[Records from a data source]

= = = = = = =

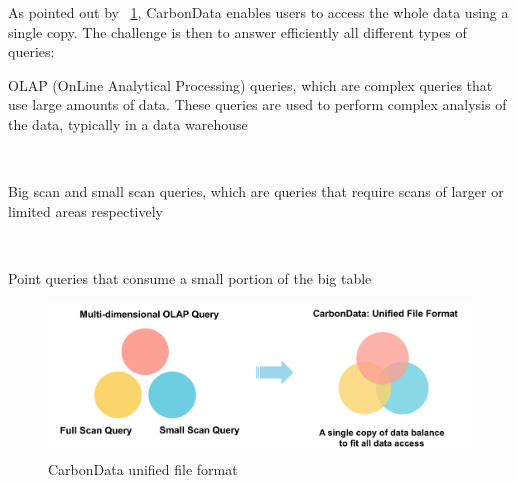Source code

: \documentclass[10pt, a4paper]{report}
\begin{document}
As pointed out by \figurename~\ref{fig:carbondata_homepage}, CarbonData enables users to access the whole data using a single copy. The challenge is then to answer efficiently all different types of queries: \\

\begin{itemize}
	\begin{minipage}{0.92\textwidth}
		\item OLAP (OnLine Analytical Processing) queries, which are complex queries that use large amounts of data. These queries are used to perform complex analysis of the data, typically in a data warehouse \\
	\end{minipage} \\
	\begin{minipage}{0.92\textwidth}
		\item Big scan and small scan queries, which are queries that require scans of larger or limited areas respectively \\
	\end{minipage} \\
	\begin{minipage}{0.92\textwidth}
		\item Point queries that consume a small portion of the big table \\
	\end{minipage}
\end{itemize}

\begin{figure}
	\centering
	\includegraphics[width=12cm]{./assets/img/carbondata/carbondata.png}
	\caption{CarbonData unified file format}
	\label{fig:carbondata_homepage}
	\vspace{0.5cm}
\end{figure}
\end{document}
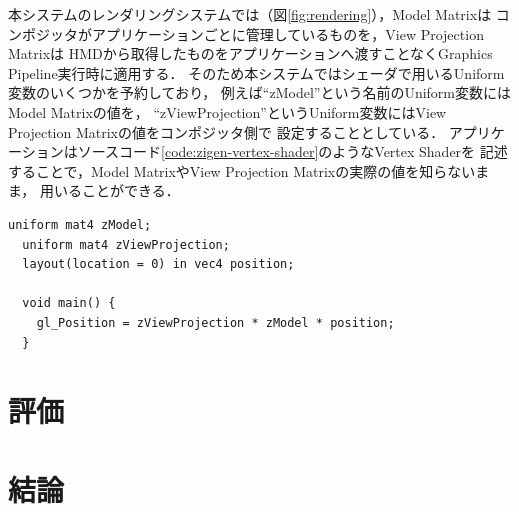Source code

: 本システムのレンダリングシステムでは（図\ref{fig:rendering}），Model Matrixは
コンポジッタがアプリケーションごとに管理しているものを，View Projection Matrixは
HMDから取得したものをアプリケーションへ渡すことなくGraphics Pipeline実行時に適用する．
そのため本システムではシェーダで用いるUniform変数のいくつかを予約しており，
例えば``zModel''という名前のUniform変数にはModel Matrixの値を，
``zViewProjection''というUniform変数にはView Projection Matrixの値をコンポジッタ側で
設定することとしている．
アプリケーションはソースコード\ref{code:zigen-vertex-shader}のようなVertex Shaderを
記述することで，Model MatrixやView Projection Matrixの実際の値を知らないまま，
用いることができる．

\begin{lstlisting}[caption=本システムでのVertex Shaderの例, label=code:zigen-vertex-shader]
  uniform mat4 zModel;
  uniform mat4 zViewProjection;
  layout(location = 0) in vec4 position;
  
  void main() {
    gl_Position = zViewProjection * zModel * position;
  }
\end{lstlisting}




\section{評価}


\section{結論}

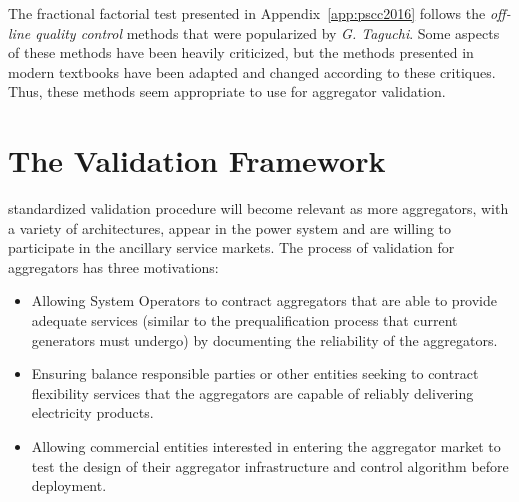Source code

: The fractional factorial test presented in Appendix~\ref{app:pscc2016} follows the \emph{off-line quality control} methods that were popularized by \emph{G. Taguchi}. Some aspects of these methods have been heavily criticized, but the methods presented in modern textbooks have been adapted and changed according to these critiques. Thus, these methods seem appropriate to use for aggregator validation.

\section{The Validation Framework}

 standardized validation procedure will become relevant as more aggregators, with a variety of architectures, appear in the power system and are willing to participate in the ancillary service markets. The process of validation for aggregators has three motivations: 
\begin{itemize}
	\item Allowing System Operators to contract aggregators that are able to provide adequate services (similar to the prequalification process that current generators must undergo) by documenting the reliability of the aggregators.
	\item Ensuring balance responsible parties or other entities seeking to contract flexibility services that the aggregators are capable of reliably delivering electricity products.
	\item Allowing commercial entities interested in entering the aggregator market to test the design of their aggregator infrastructure and control algorithm before deployment.
\end{itemize}


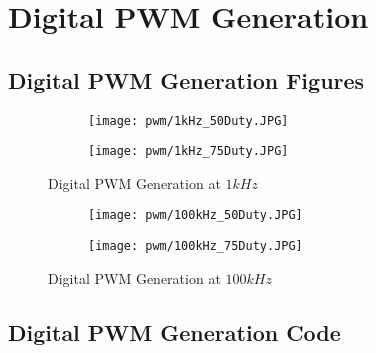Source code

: \chapter{Digital PWM Generation} \label{A:digital_PWM}

\section{Digital PWM Generation Figures}

\begin{figure}[H]
    \centering
    \begin{subfigure}{0.45\textwidth}
        \texttt{[image: pwm/1kHz\_50Duty.JPG]}

    \end{subfigure}
    \begin{subfigure}{0.45\textwidth}
        \texttt{[image: pwm/1kHz\_75Duty.JPG]}

    \end{subfigure}
    \caption{Digital PWM Generation at $1kHz$}

\end{figure}

\begin{figure}[H]
    \centering
    \begin{subfigure}{0.45\textwidth}
        \texttt{[image: pwm/100kHz\_50Duty.JPG]}

    \end{subfigure}
    \begin{subfigure}{0.45\textwidth}
        \texttt{[image: pwm/100kHz\_75Duty.JPG]}

    \end{subfigure}
    \caption{Digital PWM Generation at $100kHz$}

\end{figure}

\newpage
\section{Digital PWM Generation Code}

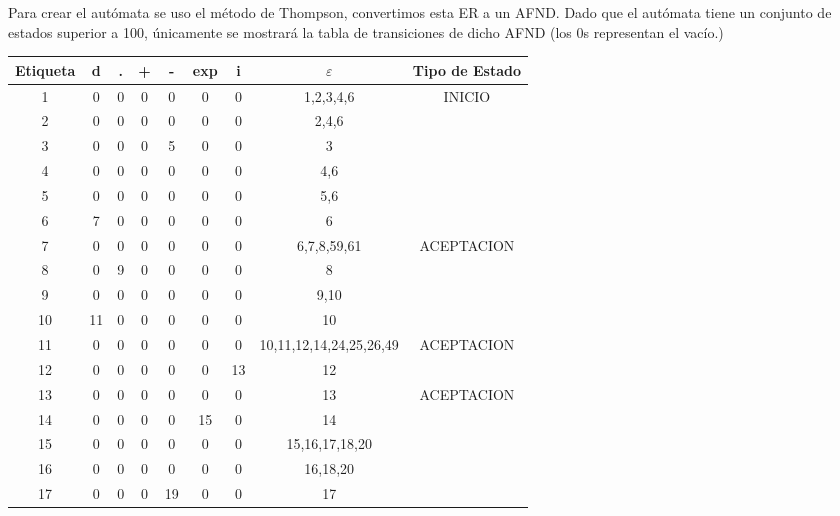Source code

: Para crear el autómata se uso el método de Thompson, convertimos esta ER a un AFND. Dado que el autómata tiene un conjunto de estados superior a 100, únicamente se mostrará la tabla de transiciones de dicho AFND (los $0$s representan el vacío.)
\begin{longtable}{||c||ccccccc||c||}
\hline
\hline
Etiqueta & d   & .  & +  & -   & exp & i   & $\varepsilon$           & Tipo de Estado \\
\hline
\hline
1   & 0   & 0  & 0  & 0   & 0   & 0   & 1,2,3,4,6               & INICIO      \\
2   & 0   & 0  & 0  & 0   & 0   & 0   & 2,4,6                   &             \\
3   & 0   & 0  & 0  & 5   & 0   & 0   & 3                       &             \\
4   & 0   & 0  & 0  & 0   & 0   & 0   & 4,6                     &             \\
5   & 0   & 0  & 0  & 0   & 0   & 0   & 5,6                     &             \\
6   & 7   & 0  & 0  & 0   & 0   & 0   & 6                       &             \\
7   & 0   & 0  & 0  & 0   & 0   & 0   & 6,7,8,59,61             & ACEPTACION  \\
8   & 0   & 9  & 0  & 0   & 0   & 0   & 8                       &             \\
9   & 0   & 0  & 0  & 0   & 0   & 0   & 9,10                    &             \\
10  & 11  & 0  & 0  & 0   & 0   & 0   & 10                      &             \\
11  & 0   & 0  & 0  & 0   & 0   & 0   & 10,11,12,14,24,25,26,49 & ACEPTACION  \\
12  & 0   & 0  & 0  & 0   & 0   & 13  & 12                      &             \\
13  & 0   & 0  & 0  & 0   & 0   & 0   & 13                      & ACEPTACION  \\
14  & 0   & 0  & 0  & 0   & 15  & 0   & 14                      &             \\
15  & 0   & 0  & 0  & 0   & 0   & 0   & 15,16,17,18,20          &             \\
16  & 0   & 0  & 0  & 0   & 0   & 0   & 16,18,20                &             \\
17  & 0   & 0  & 0  & 19  & 0   & 0   & 17                      &             \\

\end{longtable}
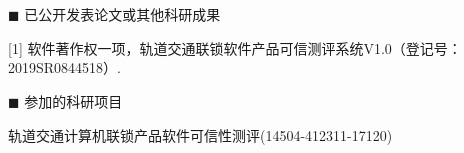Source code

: \newpage
\section*{}
\vskip 5mm



{\heiti $\blacksquare$ 已公开发表论文或其他科研成果}\vskip 5mm
\begin{flushleft}

[1] 软件著作权一项，轨道交通联锁软件产品可信测评系统V1.0（登记号：2019SR0844518）.

\end{flushleft}

{\heiti $\blacksquare$ 参加的科研项目}\vskip 5mm
\begin{flushleft}	
	[1] 轨道交通计算机联锁产品软件可信性测评(14504-412311-17120)		
\end{flushleft}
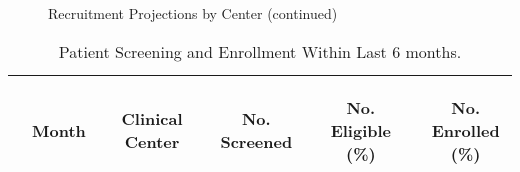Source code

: \documentclass[dvips, 10pt]{article}
\begin{document}
\begin{figure}
\caption{Recruitment Projections by Center (continued)}
\end{figure}
\clearpage
\begin{table}[t]
\caption
{ Patient Screening and Enrollment Within Last 6 months. }
\begin{center}
\begin{tabular}{ @{}l@{}
@{}l@{}@{}p{1.5em}@{}@{}c@{}@{}p{1.5em}@{}@{}c@{}@{}p{1.5em}@{}@{}c@{}@{}p{1.5em}@{}@{}c@{}
}
\hline

& \parbox{6em}{\begin{center}Month\end{center}} && \parbox{6em}{\begin{center}Clinical Center\end{center}} && \parbox{6em}{\begin{center}No. Screened\end{center}} && \parbox{6em}{\begin{center}No. Eligible (\%)\end{center}} && \parbox{6em}{\begin{center}No. Enrolled (\%)\end{center}} \\

\hline


\end{tabular}
\end{center}
\end{table}
\end{document}
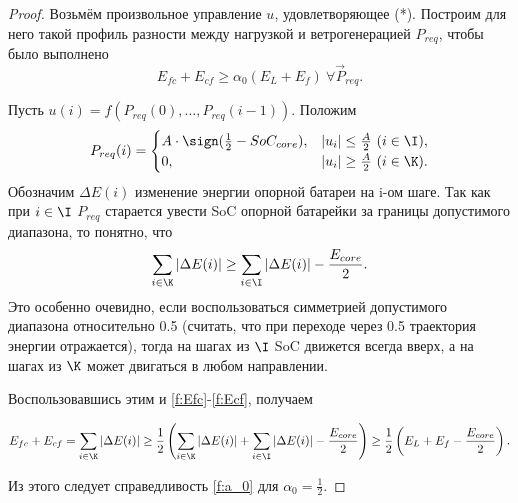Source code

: \begin{proof}
Возьмём произвольное управление $u$, удовлетворяющее (*).
Построим для него такой профиль разности между нагрузкой и ветрогенерацией $P_{req}$, чтобы было выполнено \begin{equation}
\label{f:a_0}
    E_{fc} + E_{cf} \geq \alpha_0 (E_{L} + E_f) ~\forall \Vec{P}_{req}.
\end{equation}

Пусть $u(i) = f(P_{req}(0), \ldots, P_{req}(i-1))$. 
Положим $$
P_{req}(i) = \begin{cases}
A\cdot \sign(\frac{1}{2} - SoC_{core}), &|u_i| \leq \frac{A}{2}~ (i \in \I),\\
0, &|u_i| \geq \frac{A}{2}~ (i \in \K).
\end{cases}
$$
Обозначим $\Delta E(i)$ изменение энергии опорной батареи на i-ом шаге.
Так как при $i \in \I$ $P_{req}$ старается увести SoC опорной батарейки за границы допустимого диапазона, то понятно, что
$$\sum_{i \in \K}{|\Delta E(i)|} \geq \sum_{i \in \I}{|\Delta E(i)|} -\frac{E_{core}}{2} .$$
Это особенно очевидно, если воспользоваться симметрией допустимого диапазона относительно 0.5 (считать, что при переходе через 0.5 траектория энергии отражается), тогда на шагах из $\I$ SoC движется всегда вверх, а на шагах из $\K$ может двигаться в любом направлении.

Воспользовавшись этим и \ref{f:Efc}-\ref{f:Ecf}, получаем

$$
E_{fc} + E_{cf} %
= \sum_{i \in \K}{|\Delta E(i)|} \geq 
\frac{1}{2} \left(\sum_{i \in \K}{|\Delta E(i)|} + \sum_{i \in \I}{|\Delta E(i)|} -  \frac{E_{core}}{2} \right) \geq
\frac{1}{2} \left(E_{L} + E_f - \frac{E_{core}}{2}\right).
$$





Из этого следует справедливость \ref{f:a_0} для $\alpha_0 = \frac{1}{2}$.

\end{proof}

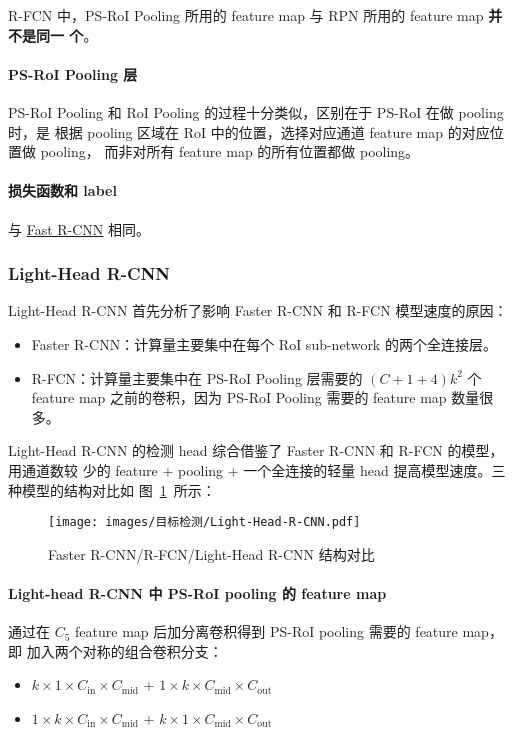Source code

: R-FCN 中，PS-RoI Pooling 所用的 feature map 与 RPN 所用的 feature map \textbf{并不是同一
个}。

\paragraph{PS-RoI Pooling 层}
PS-RoI Pooling 和 RoI Pooling 的过程十分类似，区别在于 PS-RoI 在做 pooling 时，是
根据 pooling 区域在 RoI 中的位置，选择对应通道 feature map 的对应位置做 pooling，
而非对所有 feature map 的所有位置都做 pooling。

\paragraph{损失函数和 label}
与 \hyperref[subsec:Fast-R-CNN]{Fast R-CNN} 相同。

\subsubsection{Light-Head R-CNN}
Light-Head R-CNN 首先分析了影响 Faster R-CNN 和 R-FCN 模型速度的原因：

\begin{itemize}
  \item Faster R-CNN：计算量主要集中在每个 RoI sub-network 的两个全连接层。
  \item R-FCN：计算量主要集中在 PS-RoI Pooling 层需要的 $(C+1+4)k^2$ 个 feature
    map 之前的卷积，因为 PS-RoI Pooling 需要的 feature map 数量很多。
\end{itemize}

Light-Head R-CNN 的检测 head 综合借鉴了 Faster R-CNN 和 R-FCN 的模型，用通道数较
少的 feature + pooling + 一个全连接的轻量 head 提高模型速度。三种模型的结构对比如
图~\ref{fig:light-head}~所示：

\begin{figure}[ht]
  \centering
  \texttt{[image: images/目标检测/Light-Head-R-CNN.pdf]}
  \caption{Faster R-CNN/R-FCN/Light-Head R-CNN 结构对比}
  \label{fig:light-head}
\end{figure}

\paragraph{Light-head R-CNN 中 PS-RoI pooling 的 feature map}
通过在 $C_5$ feature map 后加分离卷积得到 PS-RoI pooling 需要的 feature map，即
加入两个对称的组合卷积分支：

\begin{itemize}
  \item $k \times 1 \times C_{\mathrm{in}} \times C_{\mathrm{mid}}$ + $1 \times k
    \times C_{\mathrm{mid}} \times C_{\mathrm{out}}$
  \item $1 \times k \times C_{\mathrm{in}} \times C_{\mathrm{mid}}$ + $k \times 1
    \times C_{\mathrm{mid}} \times C_{\mathrm{out}}$
\end{itemize}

= = = = = = =

Task requirements — All of the lines above that carry the string "ACEPTACION" need to be found and copied.

Answer area —
7   & 0   & 0  & 0  & 0   & 0   & 0   & 6,7,8,59,61             & ACEPTACION  \\
11  & 0   & 0  & 0  & 0   & 0   & 0   & 10,11,12,14,24,25,26,49 & ACEPTACION  \\
13  & 0   & 0  & 0  & 0   & 0   & 0   & 13                      & ACEPTACION  \\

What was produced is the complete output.